Sometimes, her presence folded so completely that even the cameras seemed to ignore her.
Was it power? A mutation? Maya never gave it a name.
The old woman had once said: "A flame doesn't need a name to burn. It only needs to be kept from wind until it learns not to flicker."
Maya. Her presence still pressed against Jyoti like a second skin. She didn't care about her now.
And then there was the other mystery.
She had never once been summoned to the Faith Cathedral.
Every other child had. It was law. At ten cycles, they were called to recite the Five Ashuras' Litany, to kneel, to bleed a little, to belong. But Jyoti had never heard her name called. Not even once.

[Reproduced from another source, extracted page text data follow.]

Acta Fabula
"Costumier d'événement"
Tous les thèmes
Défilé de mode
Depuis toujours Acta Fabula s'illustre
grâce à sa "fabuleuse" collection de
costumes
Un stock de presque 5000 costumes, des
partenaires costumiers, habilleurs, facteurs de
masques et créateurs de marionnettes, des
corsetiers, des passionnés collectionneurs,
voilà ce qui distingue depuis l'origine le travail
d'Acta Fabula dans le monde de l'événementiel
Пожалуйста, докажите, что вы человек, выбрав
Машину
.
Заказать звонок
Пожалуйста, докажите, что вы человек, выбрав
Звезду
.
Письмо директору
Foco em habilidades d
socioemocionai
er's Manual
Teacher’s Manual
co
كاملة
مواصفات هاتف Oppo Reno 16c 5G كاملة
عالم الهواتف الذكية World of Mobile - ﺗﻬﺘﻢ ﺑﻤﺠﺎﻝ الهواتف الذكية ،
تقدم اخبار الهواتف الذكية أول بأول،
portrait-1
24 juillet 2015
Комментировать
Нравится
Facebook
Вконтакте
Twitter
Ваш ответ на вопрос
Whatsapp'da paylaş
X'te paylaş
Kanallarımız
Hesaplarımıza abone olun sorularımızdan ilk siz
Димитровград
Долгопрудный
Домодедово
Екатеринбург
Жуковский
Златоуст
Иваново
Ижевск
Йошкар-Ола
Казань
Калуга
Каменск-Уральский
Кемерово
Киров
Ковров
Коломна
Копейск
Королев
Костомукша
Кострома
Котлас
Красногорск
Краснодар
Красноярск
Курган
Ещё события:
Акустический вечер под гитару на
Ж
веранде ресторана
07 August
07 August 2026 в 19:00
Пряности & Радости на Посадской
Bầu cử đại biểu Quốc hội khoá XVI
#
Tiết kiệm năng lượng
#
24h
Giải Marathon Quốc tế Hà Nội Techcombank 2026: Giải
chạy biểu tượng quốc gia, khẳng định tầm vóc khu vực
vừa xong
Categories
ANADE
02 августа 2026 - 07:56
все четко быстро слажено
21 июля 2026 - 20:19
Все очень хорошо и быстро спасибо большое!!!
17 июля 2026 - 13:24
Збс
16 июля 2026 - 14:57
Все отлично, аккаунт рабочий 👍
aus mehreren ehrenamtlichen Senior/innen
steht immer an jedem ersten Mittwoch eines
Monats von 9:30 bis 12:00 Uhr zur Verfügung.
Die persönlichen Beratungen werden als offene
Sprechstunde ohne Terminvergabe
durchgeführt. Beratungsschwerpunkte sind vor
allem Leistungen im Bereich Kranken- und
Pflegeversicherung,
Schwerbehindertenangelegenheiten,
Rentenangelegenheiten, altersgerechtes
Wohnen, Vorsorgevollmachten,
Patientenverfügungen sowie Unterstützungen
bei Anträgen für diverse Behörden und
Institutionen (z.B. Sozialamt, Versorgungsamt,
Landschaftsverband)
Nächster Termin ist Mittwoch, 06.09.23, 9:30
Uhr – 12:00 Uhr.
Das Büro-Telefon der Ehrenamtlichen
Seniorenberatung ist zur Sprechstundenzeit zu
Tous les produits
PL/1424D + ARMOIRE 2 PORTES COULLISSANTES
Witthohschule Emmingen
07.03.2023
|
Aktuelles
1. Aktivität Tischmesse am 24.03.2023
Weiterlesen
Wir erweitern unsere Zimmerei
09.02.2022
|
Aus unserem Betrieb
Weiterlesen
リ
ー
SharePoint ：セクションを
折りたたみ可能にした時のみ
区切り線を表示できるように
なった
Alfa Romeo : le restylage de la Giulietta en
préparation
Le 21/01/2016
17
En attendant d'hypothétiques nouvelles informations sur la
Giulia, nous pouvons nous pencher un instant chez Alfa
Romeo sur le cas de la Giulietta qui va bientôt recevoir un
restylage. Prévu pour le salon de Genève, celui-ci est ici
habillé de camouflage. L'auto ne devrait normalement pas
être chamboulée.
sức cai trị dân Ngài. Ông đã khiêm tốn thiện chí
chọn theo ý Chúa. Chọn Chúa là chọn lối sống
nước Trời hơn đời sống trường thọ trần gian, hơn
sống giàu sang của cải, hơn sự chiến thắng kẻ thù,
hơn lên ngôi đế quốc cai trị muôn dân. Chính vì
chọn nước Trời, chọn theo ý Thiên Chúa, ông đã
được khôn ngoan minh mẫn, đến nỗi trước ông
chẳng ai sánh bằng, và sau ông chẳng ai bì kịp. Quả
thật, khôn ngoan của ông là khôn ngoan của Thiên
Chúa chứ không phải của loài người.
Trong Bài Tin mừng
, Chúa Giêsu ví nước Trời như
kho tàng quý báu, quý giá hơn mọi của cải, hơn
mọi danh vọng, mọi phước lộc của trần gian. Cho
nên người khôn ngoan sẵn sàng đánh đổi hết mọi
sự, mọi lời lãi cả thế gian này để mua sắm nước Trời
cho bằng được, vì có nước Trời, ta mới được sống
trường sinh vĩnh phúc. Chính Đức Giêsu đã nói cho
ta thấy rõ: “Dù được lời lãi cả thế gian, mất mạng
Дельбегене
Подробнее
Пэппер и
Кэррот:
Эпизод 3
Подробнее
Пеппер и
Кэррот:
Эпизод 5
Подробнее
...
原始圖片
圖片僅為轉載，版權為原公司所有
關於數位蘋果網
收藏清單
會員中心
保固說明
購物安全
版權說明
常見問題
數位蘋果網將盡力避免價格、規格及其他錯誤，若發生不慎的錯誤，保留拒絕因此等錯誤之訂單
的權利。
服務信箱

At first, she thought she'd been forgotten. But in the Pits, nothing is ever forgotten—only protected. And she knew Maya. That woman had moved like a myth even when she cooked soup.
Jyoti had long since stopped wondering. Some truths protect you only when left unopened.
She moved again.
The ration lock was held with a biometric clasp. She didn't bother trying it—she slipped around to the rear vent, pried it open with her fingers, and slid inside like shadow.
In that moment, she was not a child.
She was the whisper between footfalls.
She was the silence in a room full of alarm.
The inside of the ration vault was dark, cool, and smelled faintly of grease and iron filings. Rows upon rows of sealed boxes lined the rusted shelves—each packed with tasteless yet essential synthemeat and protein paste.
Jyoti's eyes lit up.
"Jackpot," she whispered with a grin, quickly snatching up as much as she could carry. She stuffed packets into her side pouch, her scarf, even under her shirt. "Finally, something that doesn't taste like recycled shoe."
Her voice echoed too long.
She froze.
A distant click. Then a hiss.
The vent behind her shut automatically. Locked. The walls of the ration room began to glow faintly red—an alarm she hadn't triggered before.
"No, no, no…"
She rushed to the sealed hatch, tried prying it open again—but it was deadlocked.
She was trapped.
For the first time that day, her heart beat loud enough to drown out her thoughts. Her breath hitched. There was no one outside who'd help her. No Maya. No myth. Just rusted steel and consequence.